Simulative Minimization of Mass Transfer Limitations Within Hydrogel-Based 3D-Printed Enzyme Carriers
Schmieg, B. / Nguyen, M. / Franzreb, M. (2020)
Front. Bioeng. Biotechnol., 2020, doi.org/10.3389/fbioe.2020.00365
- Datum: April 2020
In biotechnology, immobilization of functional reactants is often done as a surface immobilization on small particles. Examples are chromatography columns and fixed-bed reactors. However, the available surface for immobilization is directly linked to particle diameter and bed porosity for these systems, leading to high backpressure for small particle sizes. When larger molecules, such as enzymes are immobilized, physical entrapment within porous materials like hydrogels is an alternative. An emerging technique for the production of geometrically structured, three-dimensional and scalable hollow bodies is 3D-printing. Different bioprinting methods are available to produce structures of the desired size, resolution and solids content. However, in case of entrapped enzymes mass transfer limitations often determine the achievable reactivities.

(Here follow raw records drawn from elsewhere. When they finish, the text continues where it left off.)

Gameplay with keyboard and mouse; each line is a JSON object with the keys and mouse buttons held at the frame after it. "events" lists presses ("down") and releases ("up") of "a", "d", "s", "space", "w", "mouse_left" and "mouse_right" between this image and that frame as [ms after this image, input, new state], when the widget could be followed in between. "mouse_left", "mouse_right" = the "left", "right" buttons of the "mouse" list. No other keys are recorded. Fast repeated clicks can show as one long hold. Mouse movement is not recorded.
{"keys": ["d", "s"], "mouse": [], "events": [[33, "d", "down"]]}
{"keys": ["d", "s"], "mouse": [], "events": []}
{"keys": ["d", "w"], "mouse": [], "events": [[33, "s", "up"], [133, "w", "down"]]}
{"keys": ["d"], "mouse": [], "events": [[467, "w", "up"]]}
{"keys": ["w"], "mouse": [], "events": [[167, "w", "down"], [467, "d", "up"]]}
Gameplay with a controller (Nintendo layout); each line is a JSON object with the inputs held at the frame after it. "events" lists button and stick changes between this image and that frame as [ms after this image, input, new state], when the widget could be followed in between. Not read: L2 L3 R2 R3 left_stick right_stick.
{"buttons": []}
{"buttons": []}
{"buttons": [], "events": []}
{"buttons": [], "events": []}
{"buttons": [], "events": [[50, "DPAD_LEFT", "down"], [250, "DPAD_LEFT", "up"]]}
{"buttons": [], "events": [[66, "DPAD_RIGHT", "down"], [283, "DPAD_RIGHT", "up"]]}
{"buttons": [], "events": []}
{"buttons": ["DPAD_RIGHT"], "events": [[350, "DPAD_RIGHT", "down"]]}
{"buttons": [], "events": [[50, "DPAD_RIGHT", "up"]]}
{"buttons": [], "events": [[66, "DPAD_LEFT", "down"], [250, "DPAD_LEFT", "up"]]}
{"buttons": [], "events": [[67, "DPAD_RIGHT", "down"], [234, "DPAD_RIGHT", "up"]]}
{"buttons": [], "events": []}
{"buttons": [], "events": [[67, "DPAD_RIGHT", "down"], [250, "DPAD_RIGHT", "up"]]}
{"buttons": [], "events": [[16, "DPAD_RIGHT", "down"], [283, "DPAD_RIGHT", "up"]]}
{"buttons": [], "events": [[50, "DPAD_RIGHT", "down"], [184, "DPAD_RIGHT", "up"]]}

With increasing complexity of the system, for example a fixed-bed reactor, 3D-simulation is indispensable to understand the local reaction conditions to be able to highlight the optimization potential. Based on experimental data, this manuscript shows the application of the dimensionless numbers effectiveness factor and Thiele modulus for the design of a 3D-printed flow-through reactor. Within the reactor, enzymes are physically entrapped in 3D-printed hydrogel lattices. The local reaction rate of the enzymes is directly dependent on the provided substrate amount at the site of reaction which is limited by the diffusion properties of the hydrogel matrix and the diffusion distance. All three parameters can be summed up by one key figure, the Thiele modulus, which, in short, quantifies mass transfer limitations of a catalytic system. Depending on the rate of the enzymatic reaction in correlation to the diffusional transport, mass transfer limitations will shift the optimum of the system, favoring slow enzyme kinetics and small diffusion distances. Comparison with the enzymatic reaction rate in solution yields the effectiveness factor of the system. As a result, the optimization potential of varying the 3D-printed geometries or the reaction rate within the experimentally available design space can be estimated.